Kısa zamanda geldiğimiz nokta, inanın çok umut verici. Kültürü derinleştirdiğimizde ve bir sonraki nesile bu tekneleri sağlam bir şekilde aktarabildiğimizde, ülkemizde artık sökülemez bir klasik tekne kültürünün oluştuğunu söylemek mümkün olacaktır.
TÜRKİYE’DE AHŞAP TEKNEYE BAKIŞ AÇISI
Klasik Teknelerden bu kadar bahsetmişken, beni de oldukça yakından ilgilendiren ahşap tekne konusuna değinmezsem olmaz sanırım. Bu salonda oturduğunuza göre ya bir ahşap tekneniz vardır ya da bir ahşap tekne sahibi olmak istiyorsunuzdur büyük olasılıkla.
Bu durumu eşinizle, dostunuzla ya da bir başka tekne sahibi ile paylaştığınızda ise muhtemelen alacağınız ilk yanıt “Ahşap mı? Ahşabın bakımı zor! Yapamazsın! Maliyeti çok yüksek olur! Ahşapla uğraşılır mı?” olacaktır. Peki gerçekten de öyle mi? Ahşap tekne sahibi olmak bu kadar zor mu? Yoksa aslında bu Ahşap tekne kültürünün gelişmediğinin bir göstergesi mi?
Ne yazık ki bu yaygın algı, insanların klasik teknelere yönelmesine ve ülkemize daha fazla klasik tekne kazandırılmasına da engel oluyor. Oysa bir ahşap teknenin yıl içerisindeki genel uğraşı, hemen hemen neredeyse bir fiber tekne ile aynıdır. Ahşap binlerce yıllık denizcilik kültürünü üstlenen bir yapı elemanı olduğu için bazı noktalarda biraz daha ilgi istediği doğrudur, fakat bu bence gerçek bir denizcinin, denizcilik kültürüne ödemesi gereken bir bedeldir.

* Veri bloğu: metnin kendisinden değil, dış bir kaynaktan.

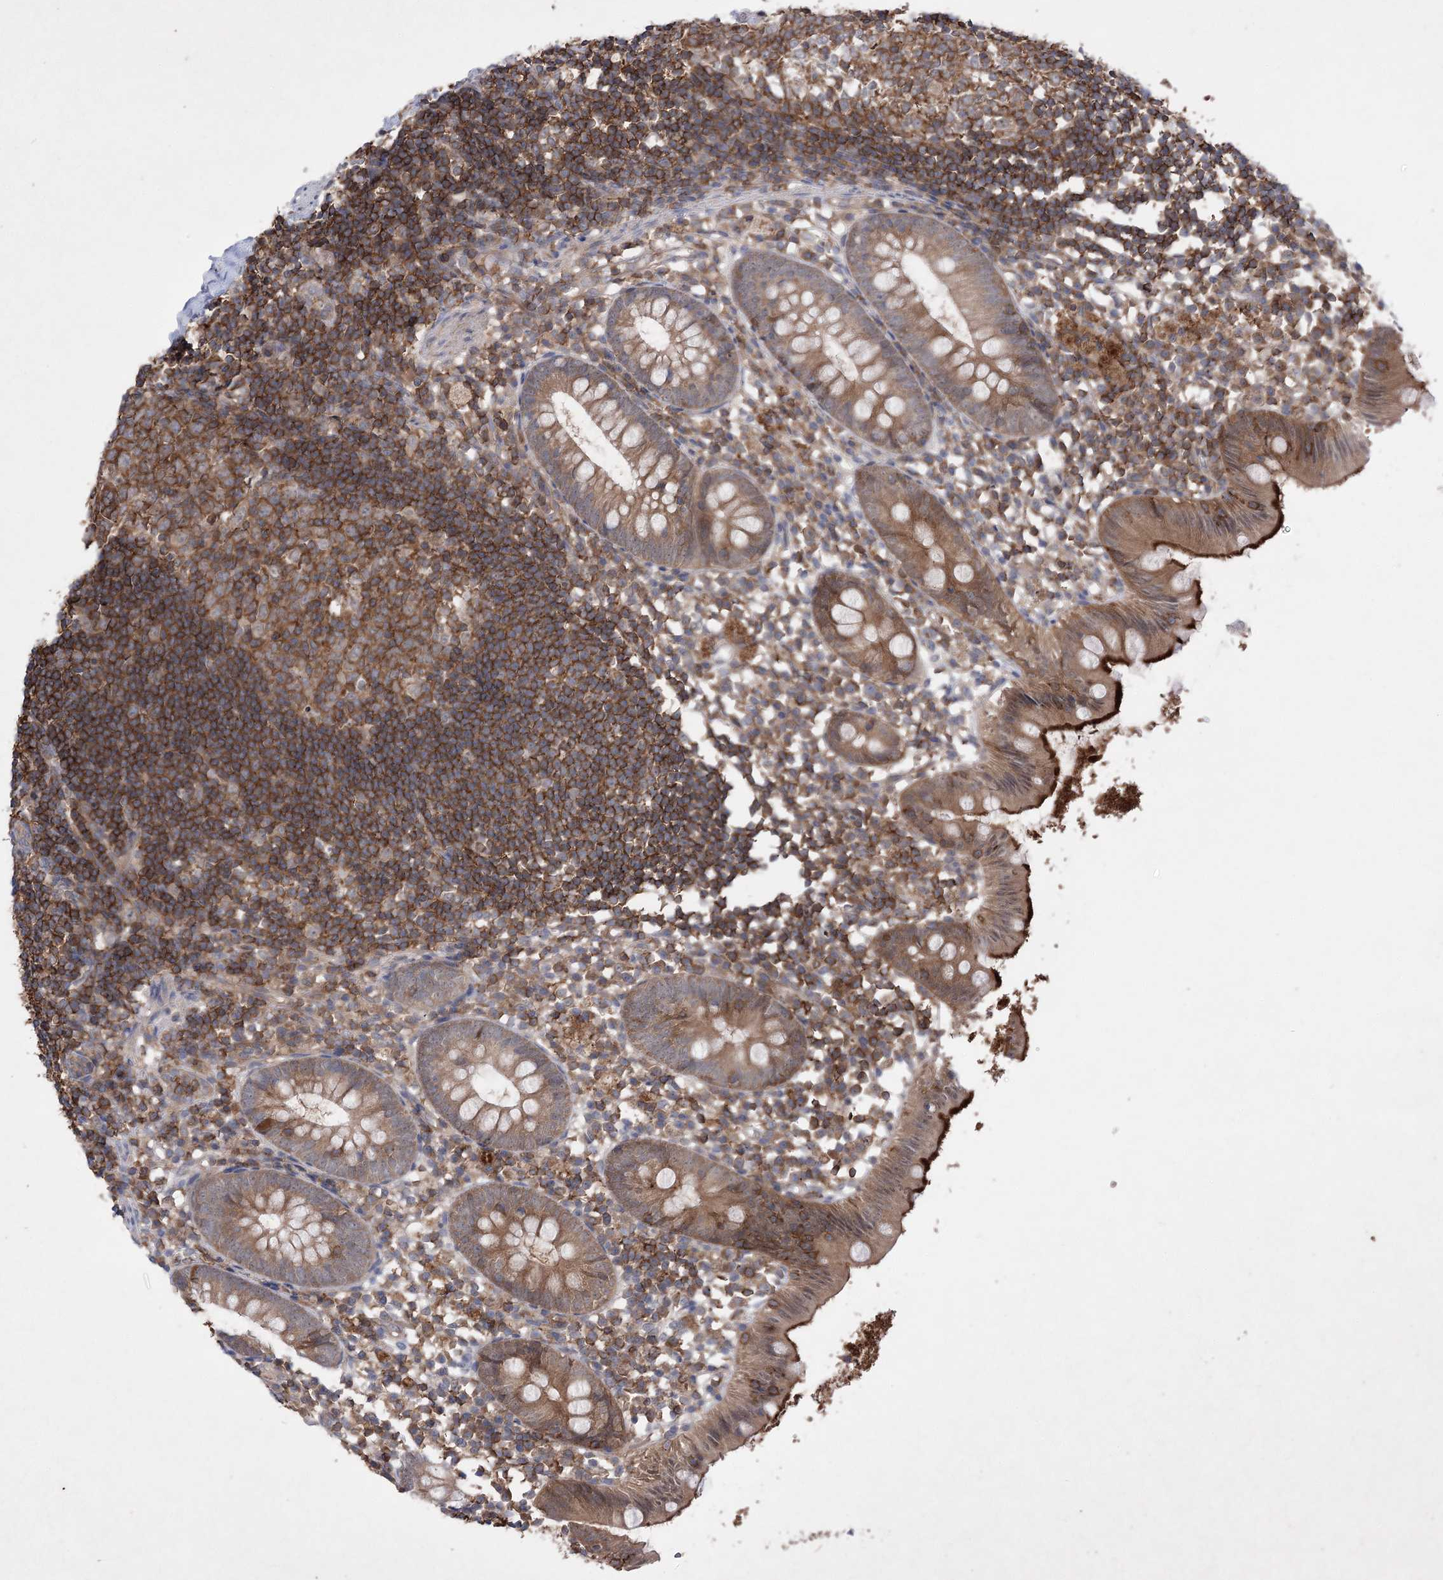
{"staining": {"intensity": "moderate", "quantity": ">75%", "location": "cytoplasmic/membranous"}, "tissue": "appendix", "cell_type": "Glandular cells", "image_type": "normal", "snomed": [{"axis": "morphology", "description": "Normal tissue, NOS"}, {"axis": "topography", "description": "Appendix"}], "caption": "An immunohistochemistry (IHC) photomicrograph of unremarkable tissue is shown. Protein staining in brown labels moderate cytoplasmic/membranous positivity in appendix within glandular cells.", "gene": "BCR", "patient": {"sex": "female", "age": 20}}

Sorumluluk sahibi ve kültürü bilen bir amatör denizcinin klasik teknesi, eminim gittiği her marinanın en güzel teknesi konumundadır.
Ve Teşekkür Bölümü!
Deniz Kartalı’na bu köşeyi yazma şansını bana tanıyan Türkiye’nin alanında tek gazetecisi Gökhan Karakaş dostuma sizlerin huzurunda teşekkür etmek istiyorum.